Hoje, no centro deste sofá me sinto engolido por meus desejos. Reprimidos ou não. Me sinto em um círculo fechado. Queima o fogo aqui dentro e rasga. Os cachorros latem lá fora. Abrem as asas já crescidas. Vejo um rio passando aqui embaixo. Olho por ele e vejo o fundo. Vejo imagens pra além da minha região abissal. Estou aqui em círculos. O sofá me agarra. Os sons explodem. Sinto tontura. Sinto alegria. Ternura antiga presa entre poeiras. Menino preso em seus carinhos. O ser homem. O recomeço. É todo dia, assim como respeitar. Me sinto abraçado. Com feridas. Seco. Calejado. A minha ternura ficou acumulada no tempo, passou e revirou.

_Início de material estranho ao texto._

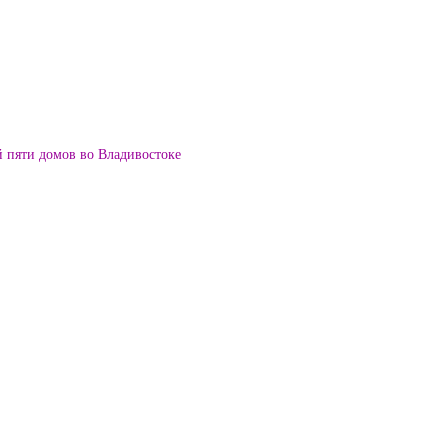
й пяти домов во Владивостоке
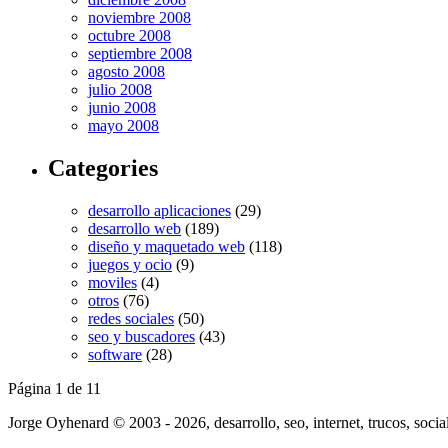
noviembre 2008
octubre 2008
septiembre 2008
agosto 2008
julio 2008
junio 2008
mayo 2008
Categories
desarrollo aplicaciones
(29)
desarrollo web
(189)
diseño y maquetado web
(118)
juegos y ocio
(9)
moviles
(4)
otros
(76)
redes sociales
(50)
seo y buscadores
(43)
software
(28)
Página 1 de 1
1
Jorge Oyhenard © 2003 - 2026, desarrollo, seo, internet, trucos, socia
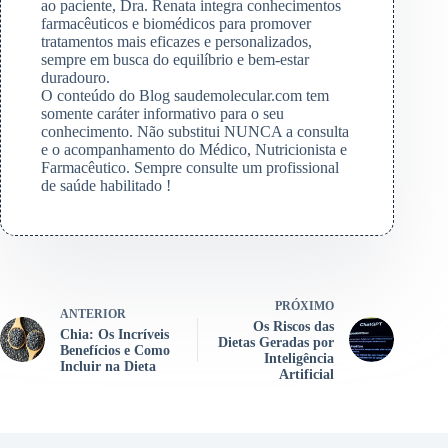
ao paciente, Dra. Renata integra conhecimentos
farmacêuticos e biomédicos para promover
tratamentos mais eficazes e personalizados,
sempre em busca do equilíbrio e bem-estar
duradouro.
O conteúdo do Blog saudemolecular.com tem
somente caráter informativo para o seu
conhecimento. Não substitui NUNCA a consulta
e o acompanhamento do Médico, Nutricionista e
Farmacêutico. Sempre consulte um profissional
de saúde habilitado !
PRÓXIMO
ANTERIOR
Os Riscos das
Chia: Os Incríveis
Dietas Geradas por
Benefícios e Como
Inteligência
Incluir na Dieta
Artificial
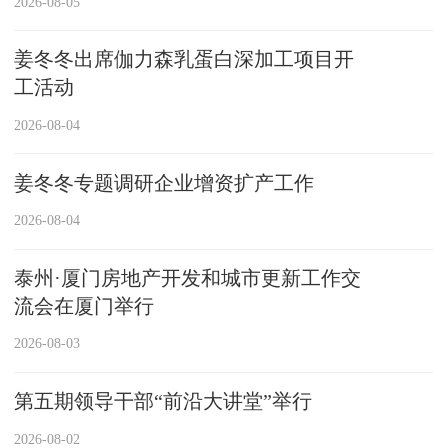
2026-08-05
姜冬冬出席伽力森乳蛋白深加工项目开
工活动
2026-08-04
姜冬冬专题调研企业增资扩产工作
2026-08-04
泰州·厦门房地产开发和城市更新工作交
流会在厦门举行
2026-08-03
第五期领导干部“前沿大讲堂”举行
2026-08-02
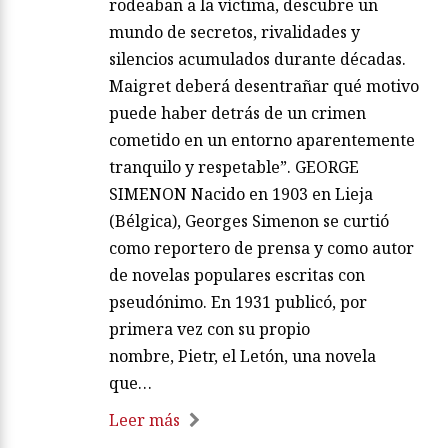
rodeaban a la víctima, descubre un
mundo de secretos, rivalidades y
silencios acumulados durante décadas.
Maigret deberá desentrañar qué motivo
puede haber detrás de un crimen
cometido en un entorno aparentemente
tranquilo y respetable”. GEORGE
SIMENON Nacido en 1903 en Lieja
(Bélgica), Georges Simenon se curtió
como reportero de prensa y como autor
de novelas populares escritas con
pseudónimo. En 1931 publicó, por
primera vez con su propio
nombre, Pietr, el Letón, una novela
que…
Leer más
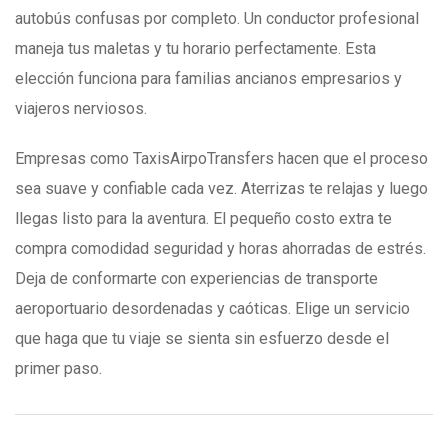
autobús confusas por completo. Un conductor profesional
maneja tus maletas y tu horario perfectamente. Esta
elección funciona para familias ancianos empresarios y
viajeros nerviosos.
Empresas como TaxisAirpoTransfers hacen que el proceso
sea suave y confiable cada vez. Aterrizas te relajas y luego
llegas listo para la aventura. El pequeño costo extra te
compra comodidad seguridad y horas ahorradas de estrés.
Deja de conformarte con experiencias de transporte
aeroportuario desordenadas y caóticas. Elige un servicio
que haga que tu viaje se sienta sin esfuerzo desde el
primer paso.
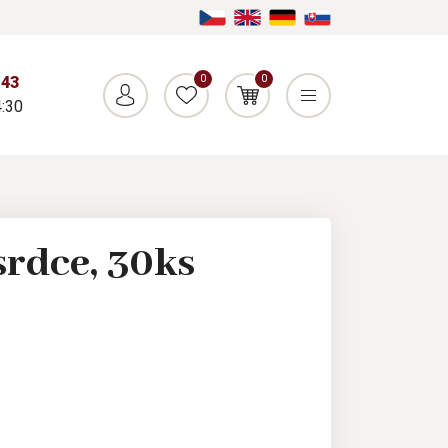
0
0
043
:30
srdce, 30ks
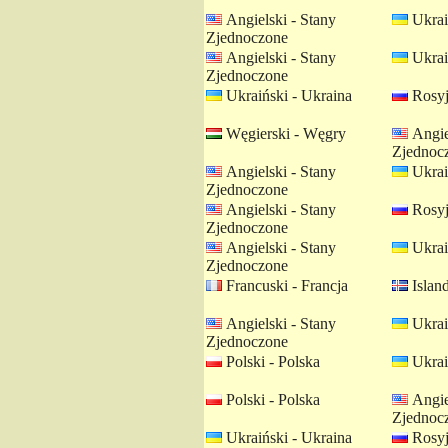
Angielski - Stany
Ukrai
Zjednoczone
Angielski - Stany
Ukrai
Zjednoczone
Ukraiński - Ukraina
Rosyj
Węgierski - Węgry
Angie
Zjednoc
Angielski - Stany
Ukrai
Zjednoczone
Angielski - Stany
Rosyj
Zjednoczone
Angielski - Stany
Ukrai
Zjednoczone
Francuski - Francja
Island
Angielski - Stany
Ukrai
Zjednoczone
Polski - Polska
Ukrai
Polski - Polska
Angie
Zjednoc
Ukraiński - Ukraina
Rosyj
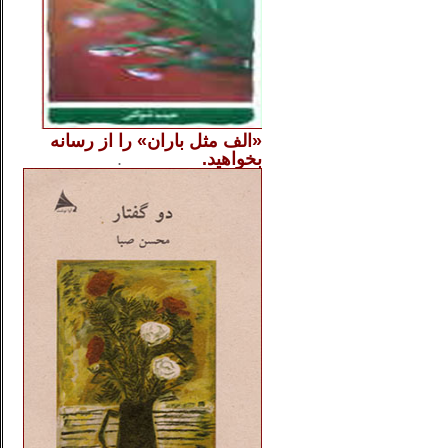
«الف مثل باران» را از
رسانه
بخواهید.
..............
.
.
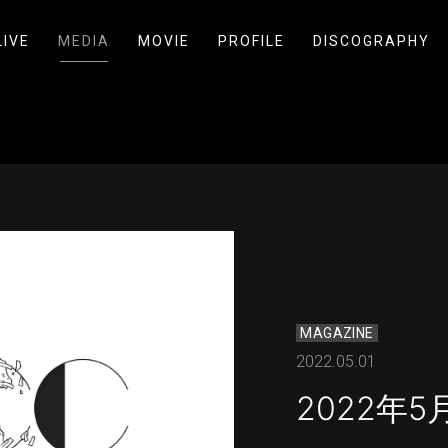
LIVE
MEDIA
MOVIE
PROFILE
DISCOGRAPHY
MAGAZINE
2022.05.01
2022年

terça-feira, abril 23, 2013

sem novidade pelos lados de cá


Não sentia a temperatura do corpo de cada pessoa que passava por mim. Em cada parede. Nada. Sem temperatura. Sem pessoas. Pelo corredor enorme que me levava do centro até a zona dos poderes eu me lambuzava de olhares. Estalados. Abestalhados. Qualquer fuga tem gosto diverso. Sentidos  pulverizados. Mas aqui não sinto calor. Nem Frio. Não deveria ter desvendado todos os sintomas do meu corpo. Meus medos. Diagnóstico pare homem? Sou o único culpado de ter essa falta. Sinto falta. Sem calor. Nada acontece. Não derreto. Corro, corro. Não suo. Me sinto serpente. Fria, fria, fria. Mas porque não calor? Sou eu. Olho no espelho passando pelas vidraças deste caminho. Olhos esbugalhados me desejam. Me desejam dentro de uma panela bem quente com tomates. Quente? Quem sente? Me diga onde eu vou. E corro, corro, corro. Suo? Não. Os sentidos escapam do meu peito e me falta sentir. Sorrisos! Risadas! Gargalhadas! Dou um soco para o alto e subo em cima do calabouço. Ha ha ha Quem pode me deter? Sou gato invisível nesse mundo canino. Quem me pega? Vem me pegar, filho da puta? Pode pegar que não sinto. Não sinto? Olhos baixos por todo horizonte em cima destes telhados. Aqui estou longe e sem perigo. Mas sou caça? Caça do oposto ou de mim? Gosto de misturar mim com qualquer outra coisa. De manhã queria ouvir um tango sem esperança. Isso! Não gosto desta coisa de esperança e ajuda! Sem sentido? Sem calor? Sigo assim. Sem temperatura.